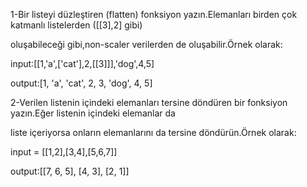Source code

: 1-Bir listeyi düzleştiren (flatten) fonksiyon yazın.Elemanları birden çok katmanlı listelerden ([[3],2] gibi)

oluşabileceği gibi,non-scaler verilerden de oluşabilir.Örnek olarak:

input:[[1,'a',['cat'],2,[[3]]],'dog',4,5]

output:[1, 'a', 'cat', 2, 3, 'dog', 4, 5]

2-Verilen listenin içindeki elemanları tersine döndüren bir fonksiyon yazın.Eğer listenin içindeki elemanlar da

liste içeriyorsa onların elemanlarını da tersine döndürün.Örnek olarak:

input = [[1,2],[3,4],[5,6,7]]

output:[[7, 6, 5], [4, 3], [2, 1]]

▶ _Exercise aim_: Arrange the lines from the one containing "output:[1, 'a', 'cat', 2, 3, 'dog', 4, 5]" through the end of the records, inclusive, as a numbered list, leaving out the blank lines.

▶ _Completed exercise_:
1. output:[1, 'a', 'cat', 2, 3, 'dog', 4, 5]
2. 2-Verilen listenin içindeki elemanları tersine döndüren bir fonksiyon yazın.Eğer listenin içindeki elemanlar da
3. liste içeriyorsa onların elemanlarını da tersine döndürün.Örnek olarak:
4. input = [[1,2],[3,4],[5,6,7]]
5. output:[[7, 6, 5], [4, 3], [2, 1]]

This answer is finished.